I would really encourage you to do as good a job as you can. The images will only continue to degrade with time, and yet, as time progresses, their value to you and your family will only increase. Think of it more as archiving.

My father-in-law has boxes and boxes and boxes of slides. We bought him a slide scanner last Christmas, and it does a very good job of scanning in the slides. It is however a very time consuming process. He enjoys photography and enjoys fixing up the old photos.

If you don’t get so much enjoyment out of such things, you might want to consider having a photo lab do the conversion for you, especially if you have a lot of slides. If you scan one slide per minute and you spend an hour a night scanning slides, it will take you over two weeks to scan 1,000 slides.

And that doesn’t include time spent correcting color and contrast. Plus you might want to do some cropping as well.

There are many services, and many online reviews to help you choose. I had some stuff done by ScanDigital, which I thought offered a good compromise between human intervention/correction and low cost. Some services do the work offshore to reduce labor costs. Some people like the very low prices for scanning lots of slides offered by Costco.

It’s nothing short of amazing how much restoration of old photos is possible once you digitalized them, so consider picking out some for enhancement. The higher quality the intial conversion, the better.
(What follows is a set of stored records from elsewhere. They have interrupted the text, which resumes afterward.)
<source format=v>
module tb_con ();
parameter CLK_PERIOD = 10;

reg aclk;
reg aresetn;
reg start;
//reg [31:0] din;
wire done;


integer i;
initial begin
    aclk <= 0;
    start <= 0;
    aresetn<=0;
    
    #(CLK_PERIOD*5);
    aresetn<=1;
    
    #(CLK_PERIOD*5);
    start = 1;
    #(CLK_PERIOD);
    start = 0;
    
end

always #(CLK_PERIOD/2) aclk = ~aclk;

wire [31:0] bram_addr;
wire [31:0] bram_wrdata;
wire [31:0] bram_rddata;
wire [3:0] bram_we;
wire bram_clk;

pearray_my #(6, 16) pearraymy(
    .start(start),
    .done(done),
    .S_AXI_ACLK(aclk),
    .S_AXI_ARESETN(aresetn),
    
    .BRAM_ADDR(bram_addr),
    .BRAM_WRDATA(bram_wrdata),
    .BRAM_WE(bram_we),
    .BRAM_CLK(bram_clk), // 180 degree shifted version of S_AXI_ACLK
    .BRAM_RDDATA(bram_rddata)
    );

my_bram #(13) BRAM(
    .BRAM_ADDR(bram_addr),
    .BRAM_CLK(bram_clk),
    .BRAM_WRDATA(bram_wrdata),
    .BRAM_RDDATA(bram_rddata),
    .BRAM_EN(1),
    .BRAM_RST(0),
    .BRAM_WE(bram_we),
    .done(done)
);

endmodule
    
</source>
One of the catches though is that to scan and correct slides really well, you need to be correcting as you scan. You can do the correction afterwards but the results aren’t as good.
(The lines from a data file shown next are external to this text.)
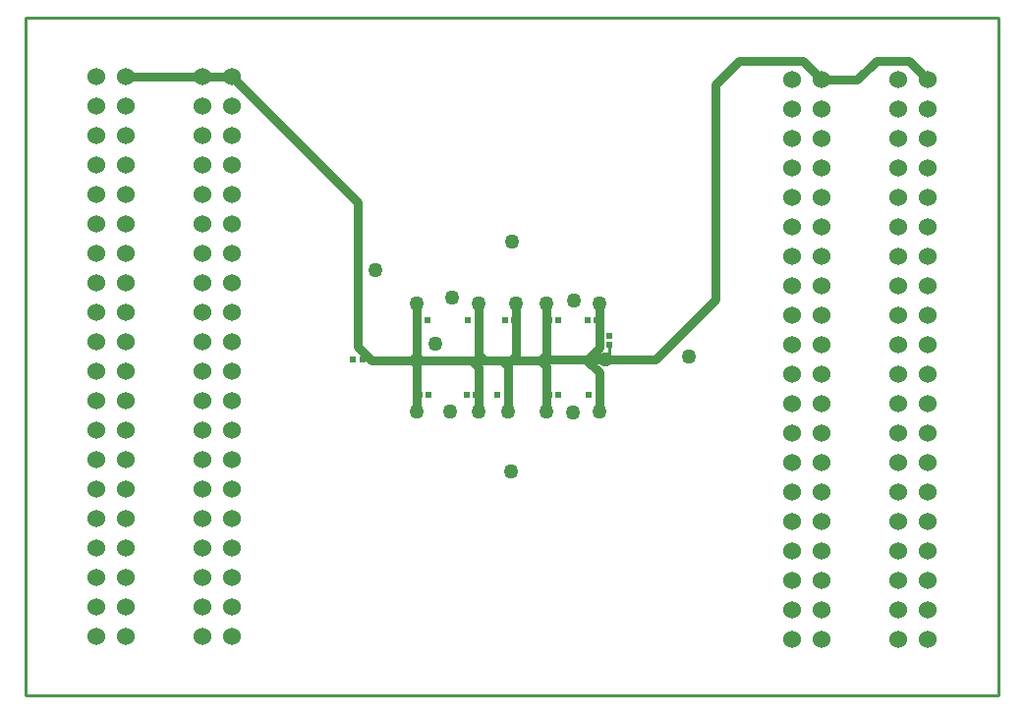
<source format=gbl>
%FSLAX25Y25*%
%MOIN*%
G70*
G01*
G75*
G04 Layer_Physical_Order=2*
G04 Layer_Color=16711680*
%ADD10O,0.01772X0.08268*%
%ADD11O,0.08268X0.01772*%
%ADD12C,0.01000*%
%ADD13C,0.06000*%
%ADD14C,0.05000*%
%ADD15R,0.02047X0.02047*%
%ADD16R,0.02047X0.02047*%
%ADD17C,0.03000*%
D12*
X28000Y500D02*
Y3925D01*
X-170000Y-115000D02*
Y115000D01*
Y-115000D02*
X160000D01*
Y115000D01*
X-170000D02*
X160000D01*
D13*
X136000Y-96000D02*
D03*
X126000D02*
D03*
X136000Y-86000D02*
D03*
X126000D02*
D03*
X136000Y-76000D02*
D03*
X126000D02*
D03*
X136000Y-66000D02*
D03*
X126000D02*
D03*
X136000Y-56000D02*
D03*
X126000D02*
D03*
X136000Y-46000D02*
D03*
X126000D02*
D03*
X136000Y-36000D02*
D03*
X126000D02*
D03*
X136000Y-26000D02*
D03*
X126000D02*
D03*
X136000Y-16000D02*
D03*
X126000D02*
D03*
X136000Y-6000D02*
D03*
X126000D02*
D03*
X136000Y4000D02*
D03*
X126000D02*
D03*
X136000Y14000D02*
D03*
X126000D02*
D03*
X136000Y24000D02*
D03*
X126000D02*
D03*
X136000Y34000D02*
D03*
X126000D02*
D03*
X136000Y44000D02*
D03*
X126000D02*
D03*
X136000Y54000D02*
D03*
X126000D02*
D03*
X136000Y64000D02*
D03*
X126000D02*
D03*
X136000Y74000D02*
D03*
X126000D02*
D03*
X136000Y84000D02*
D03*
X126000D02*
D03*
X136000Y94000D02*
D03*
X126000D02*
D03*
X100000Y-96000D02*
D03*
X90000D02*
D03*
X100000Y-86000D02*
D03*
X90000D02*
D03*
X100000Y-76000D02*
D03*
X90000D02*
D03*
X100000Y-66000D02*
D03*
X90000D02*
D03*
X100000Y-56000D02*
D03*
X90000D02*
D03*
X100000Y-46000D02*
D03*
X90000D02*
D03*
X100000Y-36000D02*
D03*
X90000D02*
D03*
X100000Y-26000D02*
D03*
X90000D02*
D03*
X100000Y-16000D02*
D03*
X90000D02*
D03*
X100000Y-6000D02*
D03*
X90000D02*
D03*
X100000Y4000D02*
D03*
X90000D02*
D03*
X100000Y14000D02*
D03*
X90000D02*
D03*
X100000Y24000D02*
D03*
X90000D02*
D03*
X100000Y34000D02*
D03*
X90000D02*
D03*
X100000Y44000D02*
D03*
X90000D02*
D03*
X100000Y54000D02*
D03*
X90000D02*
D03*
X100000Y64000D02*
D03*
X90000D02*
D03*
X100000Y74000D02*
D03*
X90000D02*
D03*
X100000Y84000D02*
D03*
X90000D02*
D03*
X100000Y94000D02*
D03*
X90000D02*
D03*
X-136000Y-95000D02*
D03*
X-146000D02*
D03*
X-136000Y-85000D02*
D03*
X-146000D02*
D03*
X-136000Y-75000D02*
D03*
X-146000D02*
D03*
X-136000Y-65000D02*
D03*
X-146000D02*
D03*
X-136000Y-55000D02*
D03*
X-146000D02*
D03*
X-136000Y-45000D02*
D03*
X-146000D02*
D03*
X-136000Y-35000D02*
D03*
X-146000D02*
D03*
X-136000Y-25000D02*
D03*
X-146000D02*
D03*
X-136000Y-15000D02*
D03*
X-146000D02*
D03*
X-136000Y-5000D02*
D03*
X-146000D02*
D03*
X-136000Y5000D02*
D03*
X-146000D02*
D03*
X-136000Y15000D02*
D03*
X-146000D02*
D03*
X-136000Y25000D02*
D03*
X-146000D02*
D03*
X-136000Y35000D02*
D03*
X-146000D02*
D03*
X-136000Y45000D02*
D03*
X-146000D02*
D03*
X-136000Y55000D02*
D03*
X-146000D02*
D03*
X-136000Y65000D02*
D03*
X-146000D02*
D03*
X-136000Y75000D02*
D03*
X-146000D02*
D03*
X-136000Y85000D02*
D03*
X-146000D02*
D03*
X-136000Y95000D02*
D03*
X-146000D02*
D03*
X-100000Y-95000D02*
D03*
X-110000D02*
D03*
X-100000Y-85000D02*
D03*
X-110000D02*
D03*
X-100000Y-75000D02*
D03*
X-110000D02*
D03*
X-100000Y-65000D02*
D03*
X-110000D02*
D03*
X-100000Y-55000D02*
D03*
X-110000D02*
D03*
X-100000Y-45000D02*
D03*
X-110000D02*
D03*
X-100000Y-35000D02*
D03*
X-110000D02*
D03*
X-100000Y-25000D02*
D03*
X-110000D02*
D03*
X-100000Y-15000D02*
D03*
X-110000D02*
D03*
X-100000Y-5000D02*
D03*
X-110000D02*
D03*
X-100000Y5000D02*
D03*
X-110000D02*
D03*
X-100000Y15000D02*
D03*
X-110000D02*
D03*
X-100000Y25000D02*
D03*
X-110000D02*
D03*
X-100000Y35000D02*
D03*
X-110000D02*
D03*
X-100000Y45000D02*
D03*
X-110000D02*
D03*
X-100000Y55000D02*
D03*
X-110000D02*
D03*
X-100000Y65000D02*
D03*
X-110000D02*
D03*
X-100000Y75000D02*
D03*
X-110000D02*
D03*
X-100000Y85000D02*
D03*
X-110000D02*
D03*
X-100000Y95000D02*
D03*
X-110000D02*
D03*
D14*
X-37500Y-18500D02*
D03*
Y18000D02*
D03*
Y-1300D02*
D03*
X-16516Y17984D02*
D03*
X-3720Y18220D02*
D03*
X6516Y18016D02*
D03*
X24429Y18071D02*
D03*
X-16500Y-18500D02*
D03*
X-6280Y-18620D02*
D03*
X6516Y-18616D02*
D03*
X24429Y-18629D02*
D03*
X26500Y-1000D02*
D03*
X-31000Y4500D02*
D03*
X-26000Y-18500D02*
D03*
X-5500Y-39000D02*
D03*
X15500Y-19000D02*
D03*
X55000Y0D02*
D03*
X16000Y19000D02*
D03*
X-5000Y39000D02*
D03*
X-25500Y20000D02*
D03*
X-51331Y29500D02*
D03*
D15*
X-55925Y-1000D02*
D03*
X-59075D02*
D03*
X-37075Y12500D02*
D03*
X-33925D02*
D03*
X-16925D02*
D03*
X-20075D02*
D03*
X-4425D02*
D03*
X-7575D02*
D03*
X7425D02*
D03*
X10575D02*
D03*
X23575D02*
D03*
X20425D02*
D03*
X-36575Y-13000D02*
D03*
X-33425D02*
D03*
X-17425D02*
D03*
X-20575D02*
D03*
X-6925D02*
D03*
X-10075D02*
D03*
X7425D02*
D03*
X10575D02*
D03*
X24075D02*
D03*
X20925D02*
D03*
D16*
X28000Y3925D02*
D03*
Y7075D02*
D03*
D17*
X-136000Y95000D02*
X-110000D01*
X-100000D01*
X-57500Y52500D01*
X-37500Y-18500D02*
Y-1300D01*
Y18000D01*
X-3720Y500D02*
Y18220D01*
X-16516Y716D02*
Y17984D01*
Y716D02*
X-14500Y-1300D01*
X-37500D02*
X-18700D01*
X-16500Y-18500D02*
Y-3500D01*
X-18700Y-1300D02*
X-16500Y-3500D01*
X-6280Y-18620D02*
Y-3320D01*
X-8300Y-1300D02*
X-6280Y-3320D01*
X-18700Y-1300D02*
X-14500D01*
X-8300D01*
X6516Y-18616D02*
Y-3216D01*
Y616D02*
Y18016D01*
X-5520Y-1300D02*
X-3720Y500D01*
X-8300Y-1300D02*
X-5520D01*
X4600D01*
X-57500Y3500D02*
Y52500D01*
Y3500D02*
X-52700Y-1300D01*
X-37500D01*
X4600D02*
X6516Y-3216D01*
X4600Y-1300D02*
X4900Y-1000D01*
X6516Y616D01*
X20500Y-1000D02*
X24429Y2929D01*
Y18071D01*
X4900Y-1000D02*
X20500D01*
X26500D01*
X20500Y-1500D02*
Y-1000D01*
Y-1500D02*
X24429Y-5429D01*
Y-18629D02*
Y-5429D01*
X64000Y92500D02*
X72000Y100500D01*
X93500D01*
X100000Y94000D01*
X112000D01*
X118500Y100500D01*
X129500D01*
X136000Y94000D01*
X26500Y-1000D02*
X43500D01*
X64000Y19500D01*
Y92500D01*
M02*

</source>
I have a reasonably good slide scanner but I have so many slides and I find it hard to just scan them carelessly (Perfectionist? Moi? I don’t know what you are talking about!). I have to do it well and to do it well takes far longer than a minute per slide. Even five or ten minutes would be pretty slap dash. So we are talking hours for even a few dozen slides.

Thanks for all the information so far. While we have thousands of slides, I’ll probably only pick out 10% for digitizing, etc. Amazing how many options exist.
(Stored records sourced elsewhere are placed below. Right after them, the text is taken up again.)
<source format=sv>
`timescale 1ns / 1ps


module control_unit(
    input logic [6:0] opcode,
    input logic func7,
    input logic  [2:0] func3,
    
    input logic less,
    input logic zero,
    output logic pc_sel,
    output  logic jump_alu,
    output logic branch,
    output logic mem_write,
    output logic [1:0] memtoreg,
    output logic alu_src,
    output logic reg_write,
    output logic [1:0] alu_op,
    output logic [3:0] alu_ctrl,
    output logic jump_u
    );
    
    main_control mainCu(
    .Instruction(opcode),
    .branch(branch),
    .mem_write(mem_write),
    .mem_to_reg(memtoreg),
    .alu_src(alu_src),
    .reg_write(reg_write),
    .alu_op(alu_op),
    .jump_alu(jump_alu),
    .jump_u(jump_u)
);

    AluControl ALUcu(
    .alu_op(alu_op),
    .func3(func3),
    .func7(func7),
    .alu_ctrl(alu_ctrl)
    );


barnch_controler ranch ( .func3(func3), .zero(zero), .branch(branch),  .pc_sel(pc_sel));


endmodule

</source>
The mention of thousands of slides is the thing. I have an Epson V500, which is a flatbed scanner with a slide attachment that can do four at once. Here’s an old Kodachrome slide I scanned a while back, of the Natural History Museum. It does take a while to load the slides, however, and scan 'em, and if you’re really hardcore you can spend an age balancing the colours and de-spotting them. The more expensive film scanners that were available a few years ago had motorised trays and bulk feeders to save you time, but they tend to be very expensive. And once you’ve done all this you end up with a film scanner you’ll never use again. So I would suggest a bureau and some cash.

Do the slides still look okay? Kodachrome was very resistant to fading as long as you didn’t project it too often, other slides tended to fade. Which can be corrected, within reason. Another option is something like this, a slide duplicator, popular in the 1970s and 1980s as a means of making prints from slides. I have one. Problem is that you also need a full-frame digital SLR, a decent flash unit, a white backdrop, and lots and lots of time.

Possibly silly answer, but given that your mum’s eyesight is fading, couldn’t you buy a second-hand slide projector? The projection would be larger than a laptop screen.